Can you tell me which spell from your list stops being valuable if they take more than 1 action?
I did not find any.

PhoenixPhyre
2021-07-06, 07:53 PM
Can you tell me which spell from your list stops being valuable if they take more than 1 action?
I did not find any.

Lesser restoration is the only one I can find in my notes. Because most of the things it ends either have "repeat the save at the end of each turn" or just flat out last less than 1 minute. Which makes a cast time of 1 minute rather pointless in the main.

quinron
2021-07-07, 10:23 PM
Lesser restoration is the only one I can find in my notes. Because most of the things it ends either have "repeat the save at the end of each turn" or just flat out last less than 1 minute. Which makes a cast time of 1 minute rather pointless in the main.

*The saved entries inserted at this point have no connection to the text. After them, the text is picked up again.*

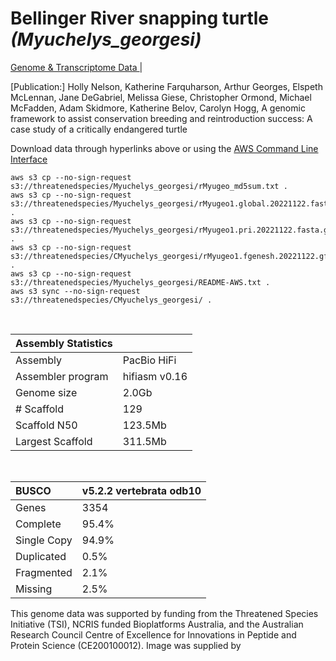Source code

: # **Bellinger River snapping turtle** *(Myuchelys_georgesi)* 

[Genome & Transcriptome Data ](https://threatenedspecies.s3.ap-southeast-2.amazonaws.com/index.html) | 

[Publication:] Holly Nelson, Katherine Farquharson, Arthur Georges, Elspeth McLennan, Jane DeGabriel, Melissa Giese, Christopher Ormond, Michael McFadden, Adam Skidmore, Katherine Belov, Carolyn Hogg, A genomic framework to assist conservation breeding and reintroduction success: A case study of a critically endangered turtle


Download data through hyperlinks above or using the [AWS Command Line Interface](https://docs.aws.amazon.com/cli/latest/userguide/cli-chap-install.html)
  
```
aws s3 cp --no-sign-request s3://threatenedspecies/Myuchelys_georgesi/rMyugeo_md5sum.txt .
aws s3 cp --no-sign-request s3://threatenedspecies/Myuchelys_georgesi/rMyugeo1.global.20221122.fasta.gz .
aws s3 cp --no-sign-request s3://threatenedspecies/Myuchelys_georgesi/rMyugeo1.pri.20221122.fasta.gz .
aws s3 cp --no-sign-request s3://threatenedspecies/CMyuchelys_georgesi/rMyugeo1.fgenesh.20221122.gff3 .
aws s3 cp --no-sign-request s3://threatenedspecies/Myuchelys_georgesi/README-AWS.txt .
aws s3 sync --no-sign-request s3://threatenedspecies/CMyuchelys_georgesi/ .
```

<br>

| Assembly Statistics |  |
|:--- | --- |
| Assembly    | PacBio HiFi |
| Assembler program |  hifiasm v0.16 |
| Genome size |2.0Gb |
| # Scaffold | 129 |
| Scaffold N50 | 123.5Mb |
| Largest Scaffold | 311.5Mb|

<br>

| **BUSCO** | **v5.2.2 vertebrata odb10** |
|:--- | --- |
| Genes    | 3354 |
| Complete    | 95.4% |
| Single Copy |  94.9% |
| Duplicated | 0.5% |
| Fragmented | 2.1% |
| Missing | 2.5% |

This genome data was supported by funding from the Threatened Species Initiative (TSI), NCRIS funded Bioplatforms Australia, and the Australian Research Council Centre of Excellence for Innovations in Peptide and Protein Science (CE200100012). Image was supplied by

For the spells that are most (or only) useful as single actions, you could keep them on the class spell lists as they exist now and make the incantation option separate. So if you know it as an incantation, you have to do the longer casting and don't spend slots, but if you have it prepared/known as a class spell, you have to spend a slot but cast it faster. A single character could, if necessary, have both.

PhoenixPhyre
2021-07-08, 01:38 PM
For the spells that are most (or only) useful as single actions, you could keep them on the class spell lists as they exist now and make the incantation option separate. So if you know it as an incantation, you have to do the longer casting and don't spend slots, but if you have it prepared/known as a class spell, you have to spend a slot but cast it faster. A single character could, if necessary, have both.

I'd probably actually just have it as a class/subclass feature "You know <list of incantations> and can perform them as an action[0] by spending <appropriate spell slot>". That way, a cleric of a Death god could have different "favored incantations" than a cleric of a god of Healing. Etc.

Or less generously "Here's a list of incantations, if you know them you can prepare them/cast them with slots instead of the normal cast time" (ie not granting them as known "spells").

I'm strongly not fond of "spell list is my biggest class feature" design.

[0] Or whatever the original cast time was, if necessary.